WHAT YOU ARE ASKED TO DO: When the word "none" shows up in a line of the records below, copy that line.

RECORDS SHOWN:

────────────────

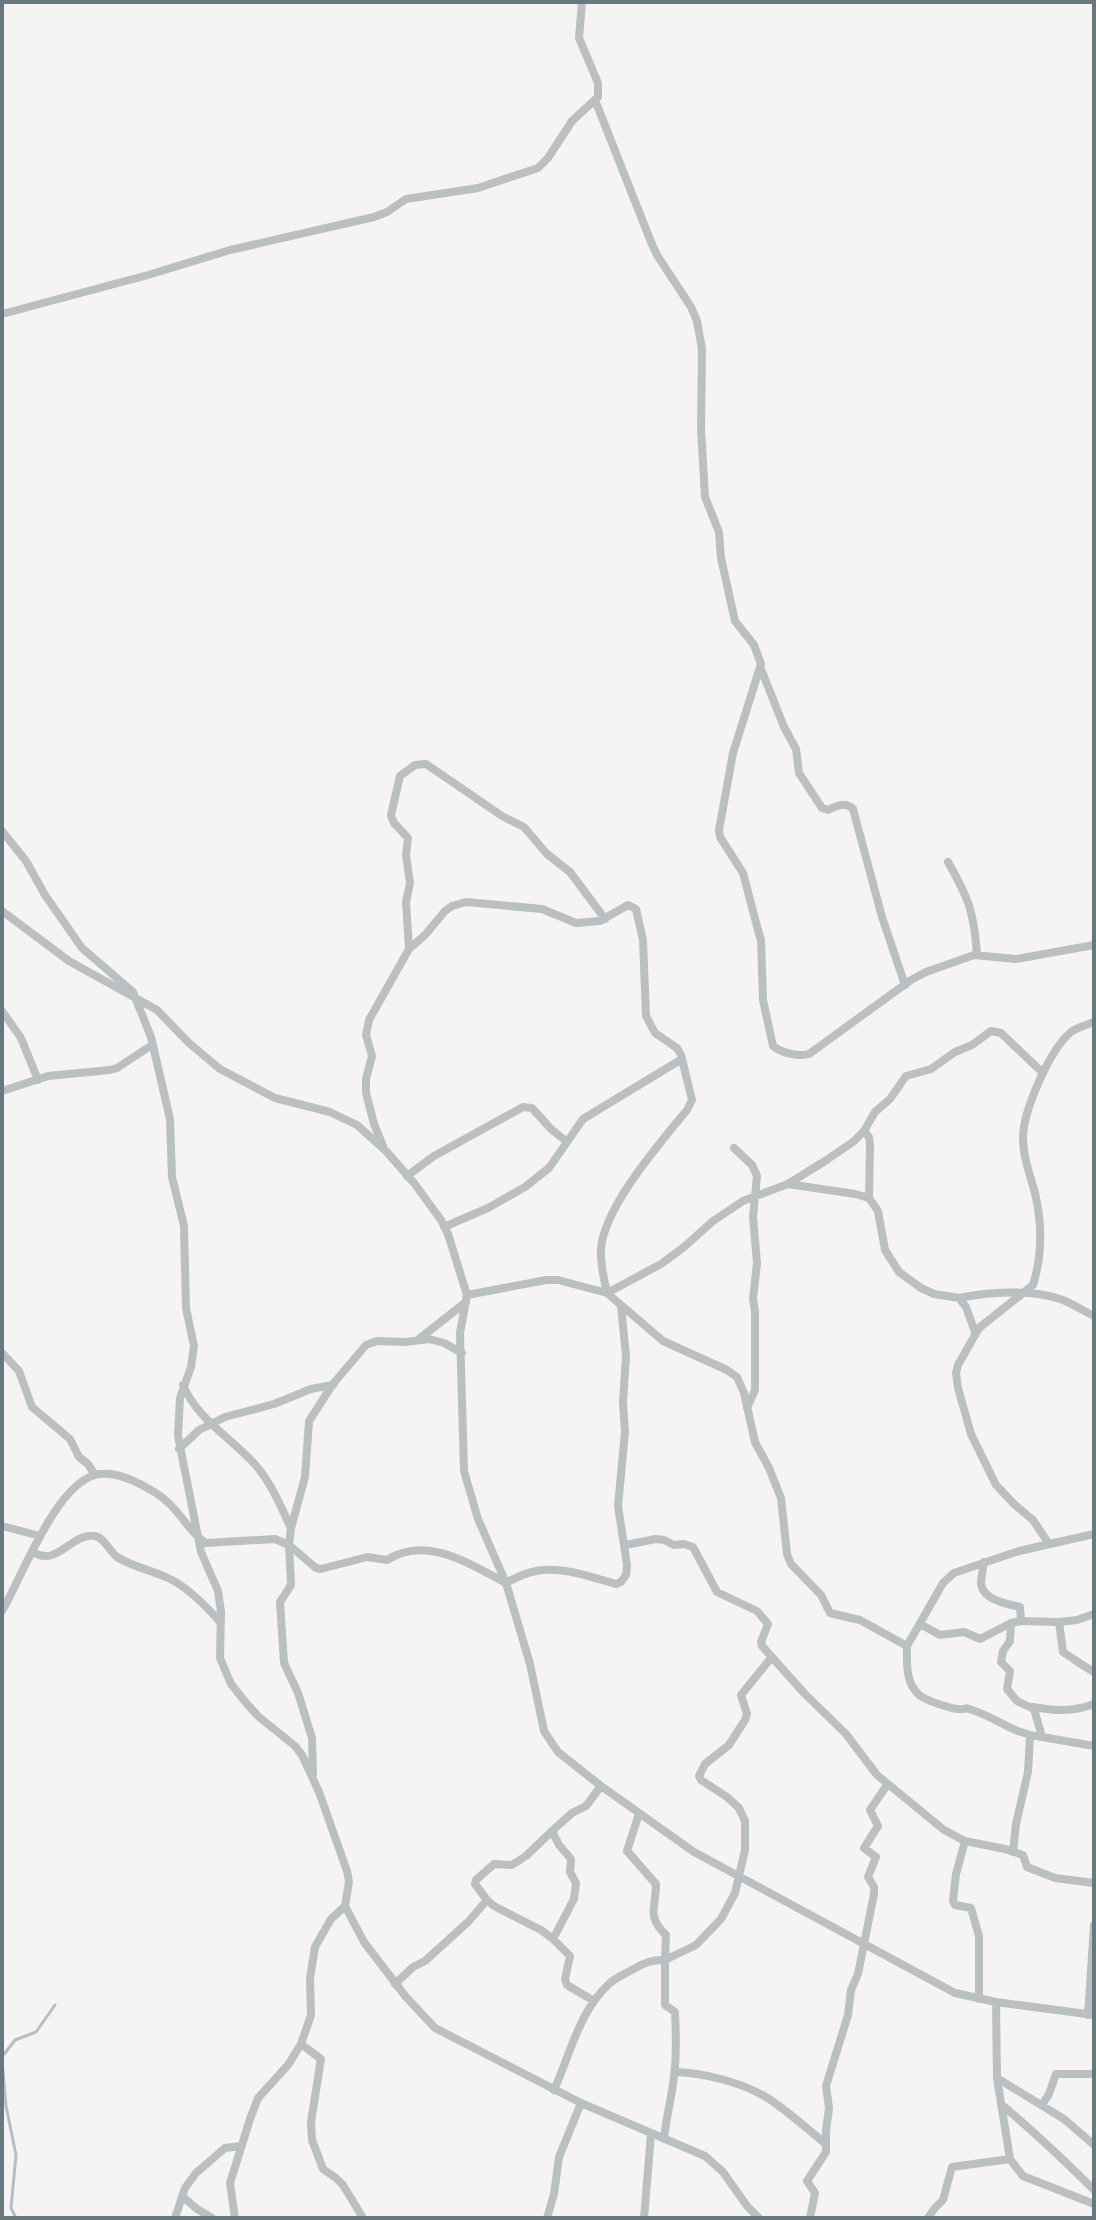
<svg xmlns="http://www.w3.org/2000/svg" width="1096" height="2220" font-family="'Fira Sans',sans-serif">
<rect width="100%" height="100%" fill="#f5f4f2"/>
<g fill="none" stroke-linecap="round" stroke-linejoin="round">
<!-- stream -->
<path stroke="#b3c0c2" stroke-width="3" d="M2 2057 15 2040 36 2032 55 2005
M2 2060 6 2106 16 2155 11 2208 16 2218"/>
<!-- minor -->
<path stroke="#babfc1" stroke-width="8" d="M595 100 651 242 657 255 691 307 697 321 702 349 701 428 705 497 719 532 721 558 735 621 754 645 761 664 733 753 719 830 720 837 743 873 758 930 761 940 763 1000 773 1046C782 1053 798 1057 809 1054L911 980 926 972 974 955 1016 959 1094 945
M2 314 148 275 230 250 374 217 387 212 406 199 478 188 538 168 548 158 572 121 598 97V83L579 38 582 2
M761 669 784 727 796 749 799 773 822 808 828 810C836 806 846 801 853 809L882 917 905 985
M2 831 26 861 45 895 82 948 133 992 151 1037 170 1119 172 1177 184 1226 186 1308 194 1346 191 1367 180 1398 178 1436 201 1552 218 1591 221 1612 220 1658 231 1684 247 1704 259 1717 295 1746 302 1755 319 1792 347 1871 349 1882 345 1906 364 1942 406 1997 435 2028 581 2103 705 2156 723 2172 747 2206 759 2218
M948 862C969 899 974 912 977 955
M2 911 69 961 157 1010 189 1043 220 1069 275 1098 330 1112 357 1125 386 1151 414 1183 441 1220 448 1234 467 1295 460 1333 464 1471 478 1519 506 1583 530 1664 544 1731 558 1752 601 1786 694 1852 955 1993 996 2002 1094 2015
M409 949 425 935 445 911 452 906 466 902 542 909 576 923 600 921 628 905 636 909 643 940 646 1016 655 1033 677 1048 681 1055 692 1100 687 1110C660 1143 604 1207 601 1249 600 1264 604 1278 607 1293L661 1264 684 1247 713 1221 743 1201 788 1184 855 1194 869 1198 878 1211 885 1250 899 1272 921 1288 934 1294 959 1298 966 1307 975 1332
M2 1011 21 1038 38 1080
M2 1091 48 1076 110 1070 117 1068 152 1045
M864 1131 869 1137 870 1144 869 1198
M383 1146 374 1124 366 1093V1079L372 1056 366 1035 369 1020 409 949 406 902 410 883 406 855 408 838 394 823 391 815 400 776 415 765 426 764 502 816 524 827 547 854 570 872 605 919
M734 1148 752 1165 757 1176 753 1217 757 1263 753 1299 755 1311V1390L747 1408
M407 1176 434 1156 523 1107 532 1108 551 1129 567 1142
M788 1184 825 1161 853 1142 864 1131 875 1112 890 1099 906 1076 931 1069 955 1052 972 1045 991 1031 1001 1033 1043 1073
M444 1227 488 1208 525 1187 549 1168 583 1119 682 1059
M467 1295 546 1280H558L607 1293 663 1341 727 1370 737 1377 744 1393 755 1442 769 1468 781 1498 787 1554 791 1564 821 1595 830 1613 860 1620 907 1646 943 1583 954 1573 1019 1551 1094 1534
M959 1298C988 1292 1032 1289 1060 1299 1072 1303 1083 1311 1094 1316
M419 1339 466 1302
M2 1353 19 1371 32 1407 70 1439 79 1457 88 1464 95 1475
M183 1385C198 1421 234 1439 258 1468 272 1485 281 1507 291 1528
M179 1449 199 1430 225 1417 274 1404 311 1389 333 1385
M2 1526 40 1536
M1049 1544 1033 1520 1015 1505 996 1485 971 1434 958 1388 956 1373 958 1365 979 1328 1033 1285C1042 1256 1042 1223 1035 1193 1030 1175 1023 1157 1023 1138 1023 1111 1050 1049 1071 1032 1078 1027 1086 1025 1094 1022
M625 1545 656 1539 664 1540 674 1545 684 1544 693 1547 717 1592 757 1611 768 1624 761 1642 762 1646 804 1693 846 1734 877 1775 944 1830 965 1841 956 1874 953 1901 955 1905 971 1908 979 1936V1999
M33 1552C57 1568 72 1532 95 1536 105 1538 109 1551 117 1557 133 1567 151 1570 168 1578 188 1587 206 1606 220 1622
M984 1562C983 1569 981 1577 981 1583 982 1600 1008 1604 1020 1607L1021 1621 1059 1622 1063 1652C1074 1659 1083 1666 1094 1672
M2 1611C22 1577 55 1486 95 1475 116 1469 142 1484 159 1495 180 1509 188 1532 206 1543L275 1539 289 1545 316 1568 321 1569 367 1557 387 1560C427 1535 470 1564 506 1583 515 1578 525 1573 536 1571 562 1566 591 1577 616 1584L621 1582 626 1575 627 1565 618 1506 625 1432 623 1402 626 1356 621 1306
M1021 1621 1011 1623 1010 1641 1003 1651 1001 1662 1010 1671 1007 1689 1017 1701 1034 1709 1042 1737 1094 1746
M1059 1622 1077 1620 1094 1614
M920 1624 940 1635 964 1632 980 1639 1011 1623
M907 1646C907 1662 905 1681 918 1694 924 1700 951 1709 959 1709 969 1710 962 1706 972 1710 1000 1719 1010 1733 1042 1737
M1033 1707C1055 1711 1073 1712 1094 1704
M313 1774 312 1738 298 1693 284 1663 280 1602 291 1585 289 1545 291 1528 305 1477 309 1421 333 1384 366 1345 377 1341 405 1342 429 1339 444 1343 462 1353
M965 1841 1005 1849 1023 1855 1027 1867 1055 1878 1094 1883
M1013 1852 1016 1824 1028 1772 1030 1736
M487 1900 475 1884 476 1880 494 1864 512 1865 526 1856 552 1831
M553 1939 570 1956 565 1979 567 1985 594 2001
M395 1984 413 1967 425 1961 468 1922 487 1900 494 1906 541 1930 553 1939 574 1899 576 1883 570 1872 571 1859 559 1845 552 1831 572 1813 586 1806 601 1786
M996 2002 997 2078 1010 2159 1023 2176 1094 2204
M1088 2015 1094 1925
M301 2044 321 2059 311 2122 312 2140 323 2169 336 2178 343 2185 363 2218
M675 2072C705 2073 740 2082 766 2097 787 2110 807 2129 826 2144
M997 2078 1064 2119 1094 2145
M554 2090C570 2055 579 2011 609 1984 615 1978 623 1975 630 1971 643 1964 651 1959 665 1960L666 1935C646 1916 656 1907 656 1884L627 1851 639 1814
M1001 2104C1034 2132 1064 2160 1094 2190
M1042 2105 1049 2094 1056 2074H1094
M664 2139C666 2117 672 2097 674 2076 677 2054 676 2033 675 2012L665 2005V1960L696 1945 721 1919 735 1893 745 1850V1821L739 1808 727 1797 701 1780 699 1776 705 1764 729 1745 745 1720 747 1714 741 1695 771 1658
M182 2196 197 2209 212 2218
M175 2218 185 2188 196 2173 225 2148 241 2146
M235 2218 230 2183 250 2119 258 2098 288 2065 301 2044 311 2015 310 1978 315 1947 331 1919 345 1906
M547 2218 554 2194 559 2157 581 2103
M644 2218 651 2134
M810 2218 815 2193 807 2181 826 2152V2131L829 2108 826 2086 848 2015 851 1990 858 1974 874 1894V1887L868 1877 876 1857 864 1848 878 1826 870 1810 887 1785
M928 2218 934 2209 943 2200 952 2167 1010 2159"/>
</g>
<!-- border -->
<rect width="1096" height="2220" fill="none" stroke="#67797f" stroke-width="8"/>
</svg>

────────────────

SOLUTION BELOW:
<g fill="none" stroke-linecap="round" stroke-linejoin="round">
<rect width="1096" height="2220" fill="none" stroke="#67797f" stroke-width="8"/>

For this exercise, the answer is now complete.